◆ Problem to work on:
Transcribe the part of the passage on ocean carbon dioxide uptake that begins at "Annual change = (Annual emissions) – K1" and ends after "concentration and SST changes.", without changing any wording or punctuation.

On the other hand, surface temperature changes ought to have a relatively rapid effect, because the surface of the ocean is in contact with the atmosphere and so can quickly absorb or desorb CO2 as the water temperature changes.  In fact, the ocean surface continuously absorbs CO2 where the temperature is falling, mostly at high latitudes, and emits CO2 where the water is warming, mostly at lower latitudes.  Cold upwelling water from the deep ocean warms at the surface and desorbs CO2, while very cold water at high latitudes absorbs CO2 before it falls to the deep ocean.  An increase in average ocean surface temperature will cause more CO2 to be emitted from surface water, but this effect is limited to a very small volume fraction of the ocean.  Effects due to rapid temperature changes (annual time scale and less) are limited to a relatively thin layer, while the gradual absorption/neutralization process takes place at a rate controlled by ocean circulation and replacement of the surface water with upwelling (and “very old”) deep ocean water.

Any change in sea surface temperature should add to or subtract from the atmosphere’s CO2.

Annual change = (Annual emissions) – K1 * (CO2 – 285) + K2 * (delta SST)

Where “CO2” is the atmospheric concentration,  K1 is a unitless “ocean uptake constant”, and K2 is a sea surface absorption/temperature constant, with units of PPM per decree C.  Delta SST is the year-on-year change in average sea surface temperature.  K1 is related to how quickly surface water is replaced by deeper water, and it should be a relatively small number, since ocean circulation and mixing are slow.  K2 should be a relatively large number, since surface water temperature changes are relatively fast and we know that there is a strong short-term correlation between the rate of change of CO2 concentration and SST changes.

◆ Input data:
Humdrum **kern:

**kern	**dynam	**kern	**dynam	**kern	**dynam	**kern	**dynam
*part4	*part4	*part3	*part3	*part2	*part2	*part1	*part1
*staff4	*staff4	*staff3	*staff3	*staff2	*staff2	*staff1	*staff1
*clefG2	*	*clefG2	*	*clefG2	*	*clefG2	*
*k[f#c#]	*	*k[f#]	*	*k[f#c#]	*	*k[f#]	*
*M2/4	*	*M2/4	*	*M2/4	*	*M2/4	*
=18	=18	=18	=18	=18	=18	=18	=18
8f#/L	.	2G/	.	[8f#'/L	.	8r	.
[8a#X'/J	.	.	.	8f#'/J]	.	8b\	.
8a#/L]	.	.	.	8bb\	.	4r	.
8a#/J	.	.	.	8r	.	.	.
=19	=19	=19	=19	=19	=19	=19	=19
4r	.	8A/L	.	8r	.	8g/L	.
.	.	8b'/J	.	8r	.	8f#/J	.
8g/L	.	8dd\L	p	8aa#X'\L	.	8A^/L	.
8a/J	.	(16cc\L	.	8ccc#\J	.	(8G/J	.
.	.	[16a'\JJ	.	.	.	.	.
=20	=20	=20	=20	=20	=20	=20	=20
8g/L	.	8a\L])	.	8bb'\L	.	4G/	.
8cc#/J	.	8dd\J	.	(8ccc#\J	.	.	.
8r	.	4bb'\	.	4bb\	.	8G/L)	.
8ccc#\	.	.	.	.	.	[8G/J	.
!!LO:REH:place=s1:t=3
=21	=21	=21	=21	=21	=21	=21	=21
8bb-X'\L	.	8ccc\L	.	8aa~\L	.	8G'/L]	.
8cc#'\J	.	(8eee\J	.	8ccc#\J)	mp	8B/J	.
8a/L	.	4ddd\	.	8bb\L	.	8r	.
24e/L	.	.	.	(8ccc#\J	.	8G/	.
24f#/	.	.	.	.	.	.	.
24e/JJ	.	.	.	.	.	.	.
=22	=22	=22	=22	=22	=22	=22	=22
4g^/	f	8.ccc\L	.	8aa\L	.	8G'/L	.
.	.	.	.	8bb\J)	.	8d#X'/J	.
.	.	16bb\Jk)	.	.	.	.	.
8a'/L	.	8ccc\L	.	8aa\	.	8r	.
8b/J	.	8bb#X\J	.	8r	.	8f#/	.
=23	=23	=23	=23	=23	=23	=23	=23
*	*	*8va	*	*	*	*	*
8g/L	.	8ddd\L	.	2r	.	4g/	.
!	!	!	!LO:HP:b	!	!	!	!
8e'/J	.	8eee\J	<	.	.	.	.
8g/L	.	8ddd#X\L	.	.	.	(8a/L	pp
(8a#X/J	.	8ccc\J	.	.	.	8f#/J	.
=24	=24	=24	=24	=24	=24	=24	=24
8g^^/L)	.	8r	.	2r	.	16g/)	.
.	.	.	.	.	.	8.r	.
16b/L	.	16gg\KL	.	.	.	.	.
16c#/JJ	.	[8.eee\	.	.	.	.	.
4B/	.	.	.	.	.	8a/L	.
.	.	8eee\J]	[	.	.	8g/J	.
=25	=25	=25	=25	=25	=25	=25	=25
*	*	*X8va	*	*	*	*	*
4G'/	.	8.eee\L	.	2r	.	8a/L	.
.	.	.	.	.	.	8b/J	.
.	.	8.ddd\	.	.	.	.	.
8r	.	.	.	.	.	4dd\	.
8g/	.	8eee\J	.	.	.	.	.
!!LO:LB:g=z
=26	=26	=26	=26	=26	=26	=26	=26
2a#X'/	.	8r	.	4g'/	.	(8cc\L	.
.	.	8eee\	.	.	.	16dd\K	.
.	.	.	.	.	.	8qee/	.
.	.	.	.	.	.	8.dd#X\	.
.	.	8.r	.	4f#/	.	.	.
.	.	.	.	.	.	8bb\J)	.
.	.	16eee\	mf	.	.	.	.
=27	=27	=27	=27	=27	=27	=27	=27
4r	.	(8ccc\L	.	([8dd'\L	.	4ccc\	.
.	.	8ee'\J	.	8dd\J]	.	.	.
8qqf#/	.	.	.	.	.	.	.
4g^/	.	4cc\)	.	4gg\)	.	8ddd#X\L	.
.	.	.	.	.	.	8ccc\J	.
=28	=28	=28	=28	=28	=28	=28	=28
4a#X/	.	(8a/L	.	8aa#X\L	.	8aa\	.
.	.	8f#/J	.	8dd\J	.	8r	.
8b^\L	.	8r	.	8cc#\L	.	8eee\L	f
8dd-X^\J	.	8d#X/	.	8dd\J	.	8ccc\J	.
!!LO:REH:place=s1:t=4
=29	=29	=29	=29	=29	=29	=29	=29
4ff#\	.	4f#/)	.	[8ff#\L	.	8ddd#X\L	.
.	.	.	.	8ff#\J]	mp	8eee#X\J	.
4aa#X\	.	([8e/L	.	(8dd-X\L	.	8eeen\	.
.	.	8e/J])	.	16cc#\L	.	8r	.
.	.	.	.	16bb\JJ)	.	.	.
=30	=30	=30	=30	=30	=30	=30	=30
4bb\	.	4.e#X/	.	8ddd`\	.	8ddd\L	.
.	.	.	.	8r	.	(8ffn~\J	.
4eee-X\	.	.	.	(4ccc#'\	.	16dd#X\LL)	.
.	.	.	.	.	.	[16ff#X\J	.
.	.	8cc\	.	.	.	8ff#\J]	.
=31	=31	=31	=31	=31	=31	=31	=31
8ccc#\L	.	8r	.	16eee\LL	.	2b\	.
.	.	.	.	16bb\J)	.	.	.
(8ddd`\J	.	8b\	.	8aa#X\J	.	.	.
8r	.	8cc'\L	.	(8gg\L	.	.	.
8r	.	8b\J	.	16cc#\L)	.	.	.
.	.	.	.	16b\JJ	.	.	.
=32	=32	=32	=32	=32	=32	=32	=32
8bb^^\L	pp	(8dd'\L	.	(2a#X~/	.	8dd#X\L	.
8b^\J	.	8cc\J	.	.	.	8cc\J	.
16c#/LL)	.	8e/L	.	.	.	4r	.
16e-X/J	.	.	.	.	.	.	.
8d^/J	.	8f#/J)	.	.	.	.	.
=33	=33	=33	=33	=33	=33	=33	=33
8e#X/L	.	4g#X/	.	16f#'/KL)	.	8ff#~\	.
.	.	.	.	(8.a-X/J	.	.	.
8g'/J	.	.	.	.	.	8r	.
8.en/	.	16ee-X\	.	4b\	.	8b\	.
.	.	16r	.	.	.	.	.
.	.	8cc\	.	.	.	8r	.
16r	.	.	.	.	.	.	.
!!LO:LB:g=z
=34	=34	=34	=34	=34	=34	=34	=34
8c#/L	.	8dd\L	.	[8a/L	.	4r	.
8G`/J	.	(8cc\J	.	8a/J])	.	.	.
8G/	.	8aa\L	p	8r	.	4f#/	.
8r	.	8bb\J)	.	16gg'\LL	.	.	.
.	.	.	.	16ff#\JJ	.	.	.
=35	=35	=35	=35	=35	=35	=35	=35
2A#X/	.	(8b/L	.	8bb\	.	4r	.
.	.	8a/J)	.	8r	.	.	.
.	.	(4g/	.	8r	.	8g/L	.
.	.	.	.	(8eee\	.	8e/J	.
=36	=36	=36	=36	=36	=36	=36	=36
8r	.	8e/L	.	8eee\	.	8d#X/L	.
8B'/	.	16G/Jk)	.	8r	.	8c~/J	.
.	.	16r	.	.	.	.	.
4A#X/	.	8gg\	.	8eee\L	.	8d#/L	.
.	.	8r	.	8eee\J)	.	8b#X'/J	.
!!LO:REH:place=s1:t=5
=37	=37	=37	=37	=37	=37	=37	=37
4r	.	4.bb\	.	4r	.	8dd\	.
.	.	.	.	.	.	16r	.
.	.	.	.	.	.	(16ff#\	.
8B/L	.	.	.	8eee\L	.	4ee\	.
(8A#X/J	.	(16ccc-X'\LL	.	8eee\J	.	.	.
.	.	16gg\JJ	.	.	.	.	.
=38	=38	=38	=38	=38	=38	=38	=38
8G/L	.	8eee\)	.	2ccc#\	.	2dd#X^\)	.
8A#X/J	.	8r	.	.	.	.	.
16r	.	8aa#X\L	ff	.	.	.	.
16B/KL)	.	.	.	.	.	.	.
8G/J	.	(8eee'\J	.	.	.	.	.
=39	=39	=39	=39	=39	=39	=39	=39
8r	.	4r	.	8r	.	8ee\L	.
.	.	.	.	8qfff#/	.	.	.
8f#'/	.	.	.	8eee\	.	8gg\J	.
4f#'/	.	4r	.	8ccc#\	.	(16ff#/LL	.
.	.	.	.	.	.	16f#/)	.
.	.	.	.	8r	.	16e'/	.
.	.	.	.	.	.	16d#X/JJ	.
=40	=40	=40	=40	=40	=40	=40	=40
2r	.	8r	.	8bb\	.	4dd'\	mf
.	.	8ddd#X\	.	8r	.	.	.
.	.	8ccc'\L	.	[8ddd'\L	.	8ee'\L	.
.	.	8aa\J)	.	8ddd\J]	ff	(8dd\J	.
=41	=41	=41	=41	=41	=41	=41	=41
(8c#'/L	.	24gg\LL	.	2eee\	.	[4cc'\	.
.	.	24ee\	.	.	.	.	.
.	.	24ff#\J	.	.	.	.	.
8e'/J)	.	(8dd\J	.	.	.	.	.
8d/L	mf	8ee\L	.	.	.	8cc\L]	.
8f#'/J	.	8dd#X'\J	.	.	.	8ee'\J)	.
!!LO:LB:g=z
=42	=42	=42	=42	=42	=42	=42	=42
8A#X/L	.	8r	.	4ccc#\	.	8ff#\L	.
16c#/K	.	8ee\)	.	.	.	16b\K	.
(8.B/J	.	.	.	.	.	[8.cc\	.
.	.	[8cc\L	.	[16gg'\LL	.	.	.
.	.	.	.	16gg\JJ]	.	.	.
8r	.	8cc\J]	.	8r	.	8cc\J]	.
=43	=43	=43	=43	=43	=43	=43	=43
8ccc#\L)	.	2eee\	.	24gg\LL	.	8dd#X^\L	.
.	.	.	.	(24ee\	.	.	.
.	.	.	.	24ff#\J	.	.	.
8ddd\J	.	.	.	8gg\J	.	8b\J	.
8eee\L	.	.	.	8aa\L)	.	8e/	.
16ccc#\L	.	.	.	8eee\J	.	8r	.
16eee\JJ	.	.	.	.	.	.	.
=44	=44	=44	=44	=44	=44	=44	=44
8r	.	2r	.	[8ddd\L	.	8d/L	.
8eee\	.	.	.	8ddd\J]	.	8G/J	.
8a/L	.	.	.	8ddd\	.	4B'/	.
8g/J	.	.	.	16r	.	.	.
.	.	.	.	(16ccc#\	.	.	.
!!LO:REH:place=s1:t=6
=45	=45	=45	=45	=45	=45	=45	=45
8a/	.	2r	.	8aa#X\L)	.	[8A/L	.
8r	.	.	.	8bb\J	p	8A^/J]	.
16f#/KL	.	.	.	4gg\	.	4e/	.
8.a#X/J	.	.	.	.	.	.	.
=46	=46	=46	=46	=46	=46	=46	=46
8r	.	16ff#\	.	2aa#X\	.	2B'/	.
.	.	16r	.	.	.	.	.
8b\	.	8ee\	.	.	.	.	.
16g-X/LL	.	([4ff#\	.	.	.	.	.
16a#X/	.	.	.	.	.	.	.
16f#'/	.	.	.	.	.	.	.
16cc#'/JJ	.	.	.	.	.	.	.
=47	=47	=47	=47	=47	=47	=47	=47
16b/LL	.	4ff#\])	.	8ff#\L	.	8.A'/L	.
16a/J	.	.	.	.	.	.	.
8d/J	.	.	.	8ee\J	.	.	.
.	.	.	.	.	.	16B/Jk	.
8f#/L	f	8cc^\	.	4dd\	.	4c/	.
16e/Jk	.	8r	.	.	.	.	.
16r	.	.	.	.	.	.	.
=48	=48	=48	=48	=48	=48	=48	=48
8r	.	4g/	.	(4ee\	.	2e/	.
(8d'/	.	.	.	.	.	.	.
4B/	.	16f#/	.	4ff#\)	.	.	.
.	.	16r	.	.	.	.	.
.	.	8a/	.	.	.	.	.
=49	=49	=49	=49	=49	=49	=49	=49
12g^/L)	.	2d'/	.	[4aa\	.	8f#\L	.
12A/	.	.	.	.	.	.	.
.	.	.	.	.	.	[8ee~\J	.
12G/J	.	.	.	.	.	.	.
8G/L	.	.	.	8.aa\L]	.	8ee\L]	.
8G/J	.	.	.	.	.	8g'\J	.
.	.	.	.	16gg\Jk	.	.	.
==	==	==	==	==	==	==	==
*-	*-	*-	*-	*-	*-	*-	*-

◆ Answer area:
Annual change = (Annual emissions) – K1 * (CO2 – 285) + K2 * (delta SST)

Where “CO2” is the atmospheric concentration,  K1 is a unitless “ocean uptake constant”, and K2 is a sea surface absorption/temperature constant, with units of PPM per decree C.  Delta SST is the year-on-year change in average sea surface temperature.  K1 is related to how quickly surface water is replaced by deeper water, and it should be a relatively small number, since ocean circulation and mixing are slow.  K2 should be a relatively large number, since surface water temperature changes are relatively fast and we know that there is a strong short-term correlation between the rate of change of CO2 concentration and SST changes.